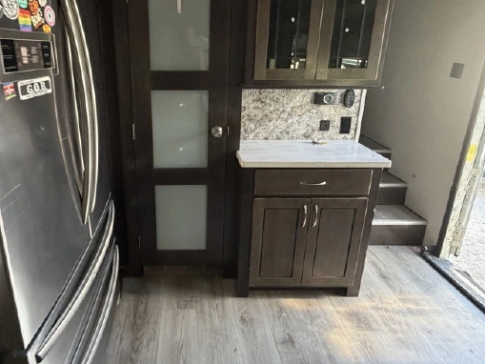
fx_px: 308
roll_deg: -0.4
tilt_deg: -15.1
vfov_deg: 60.3
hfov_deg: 75.5
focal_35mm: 22
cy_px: 135
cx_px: 192
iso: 320
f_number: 2.2
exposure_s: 1/70
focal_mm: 2.22
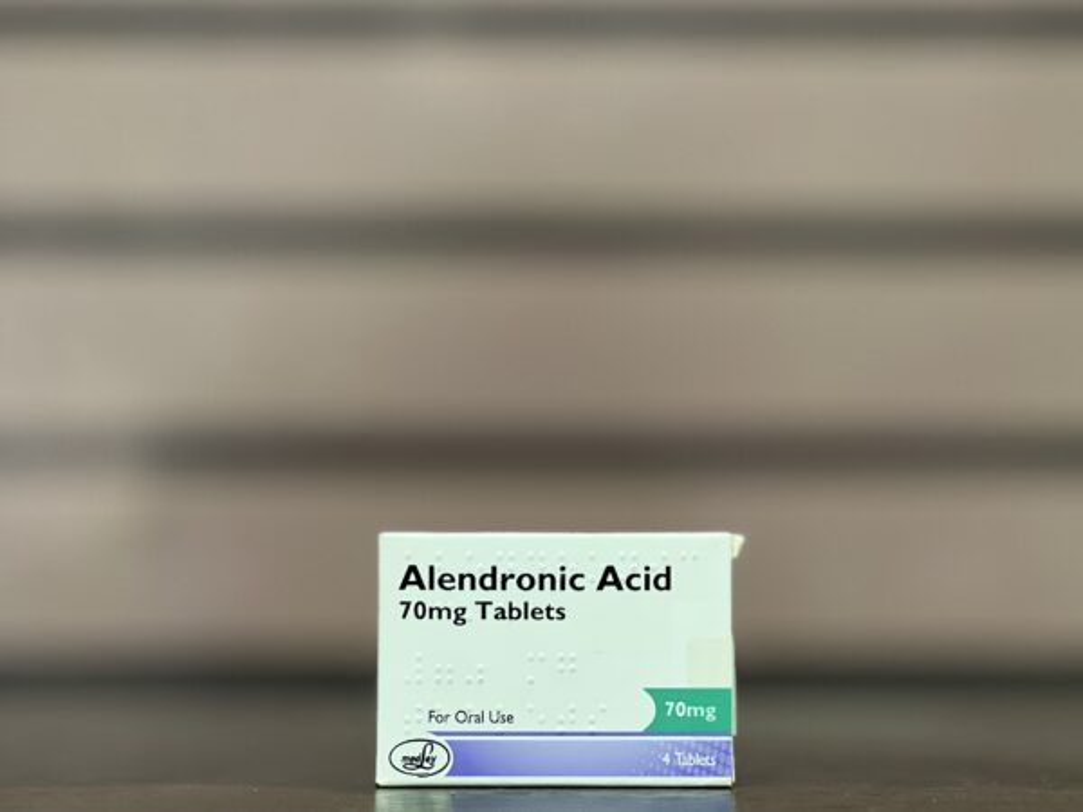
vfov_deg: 19.1
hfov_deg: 25.3
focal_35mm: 77
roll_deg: +0.0
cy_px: 406
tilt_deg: +3.7
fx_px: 2409
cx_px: 542
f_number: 2.8
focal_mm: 9
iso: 320
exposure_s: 1/25
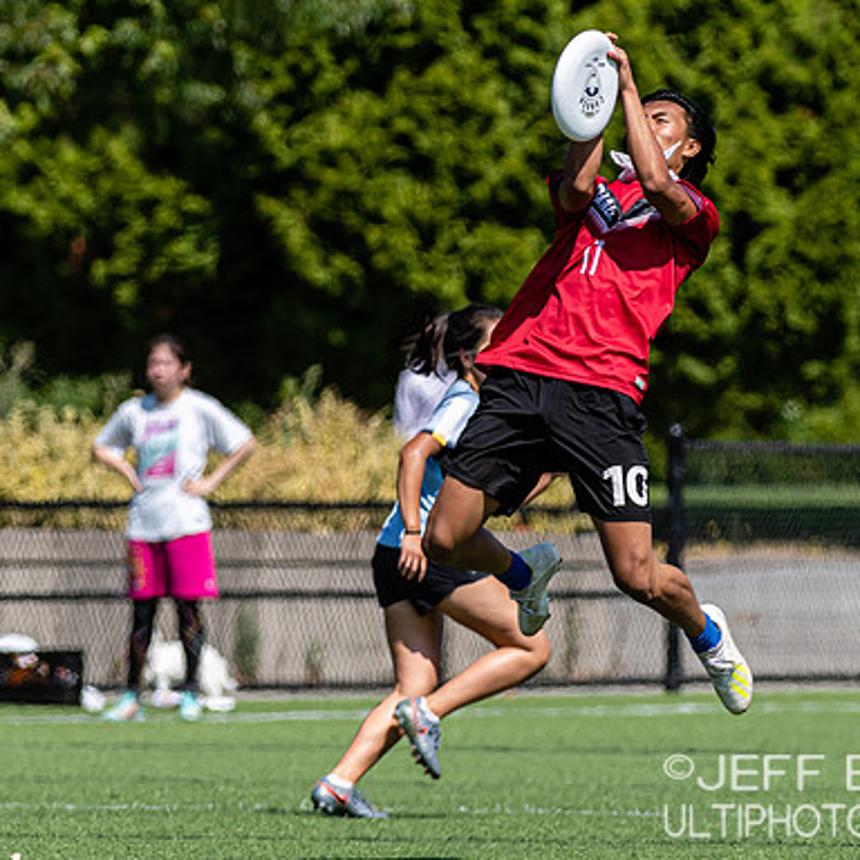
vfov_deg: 2.7
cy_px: 302
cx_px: 518
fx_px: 17933
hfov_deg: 2.7
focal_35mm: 638
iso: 200
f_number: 4
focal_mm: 250
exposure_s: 1/2000
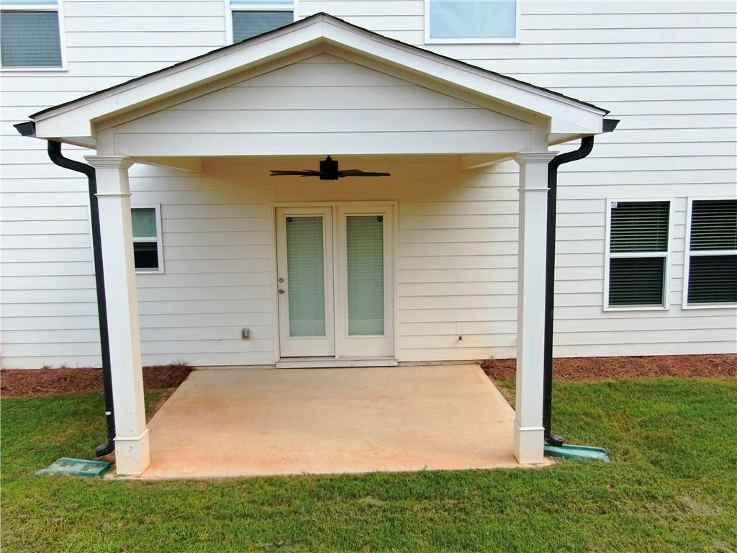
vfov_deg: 48.2
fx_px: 617
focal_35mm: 29
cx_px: 368
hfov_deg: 61.7
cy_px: 276
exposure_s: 1/400
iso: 100
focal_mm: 5.11
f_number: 3
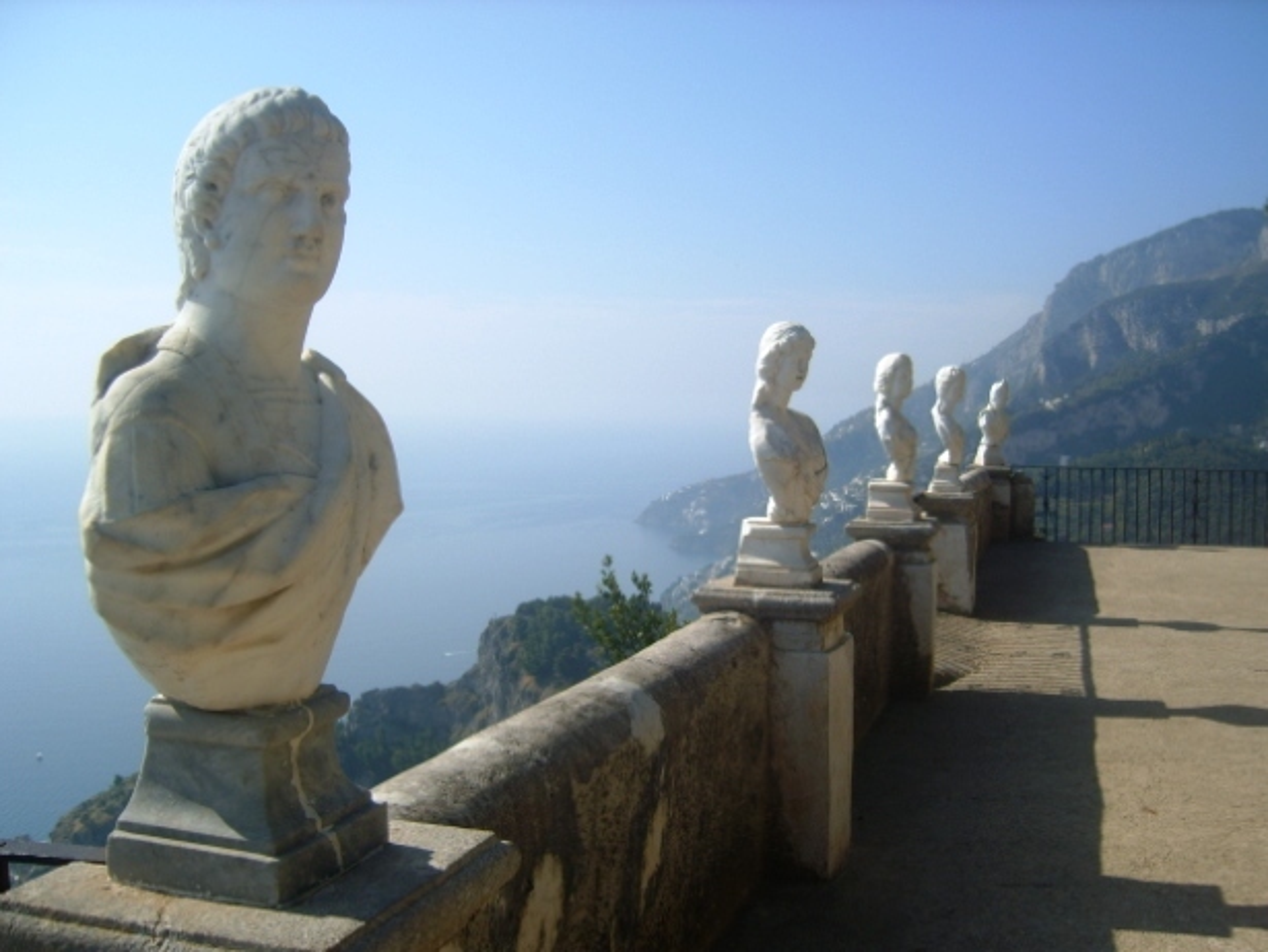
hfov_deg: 52.6
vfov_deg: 40.7
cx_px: 634
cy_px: 476
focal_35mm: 35
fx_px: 1283
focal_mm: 7.4
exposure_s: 1/250
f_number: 7.1
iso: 50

========

YOUR TASK: Leaving the images out, return every record exactly.

ANSWER SECTION:
fx_px: 308
roll_deg: -0.4
tilt_deg: -15.1
vfov_deg: 60.3
hfov_deg: 75.5
focal_35mm: 22
cy_px: 135
cx_px: 192
iso: 320
f_number: 2.2
exposure_s: 1/70
focal_mm: 2.22
vfov_deg: 19.1
hfov_deg: 25.3
focal_35mm: 77
roll_deg: +0.0
cy_px: 406
tilt_deg: +3.7
fx_px: 2409
cx_px: 542
f_number: 2.8
focal_mm: 9
iso: 320
exposure_s: 1/25
vfov_deg: 2.7
cy_px: 302
cx_px: 518
fx_px: 17933
hfov_deg: 2.7
focal_35mm: 638
iso: 200
f_number: 4
focal_mm: 250
exposure_s: 1/2000
vfov_deg: 48.2
fx_px: 617
focal_35mm: 29
cx_px: 368
hfov_deg: 61.7
cy_px: 276
exposure_s: 1/400
iso: 100
focal_mm: 5.11
f_number: 3
hfov_deg: 52.6
vfov_deg: 40.7
cx_px: 634
cy_px: 476
focal_35mm: 35
fx_px: 1283
focal_mm: 7.4
exposure_s: 1/250
f_number: 7.1
iso: 50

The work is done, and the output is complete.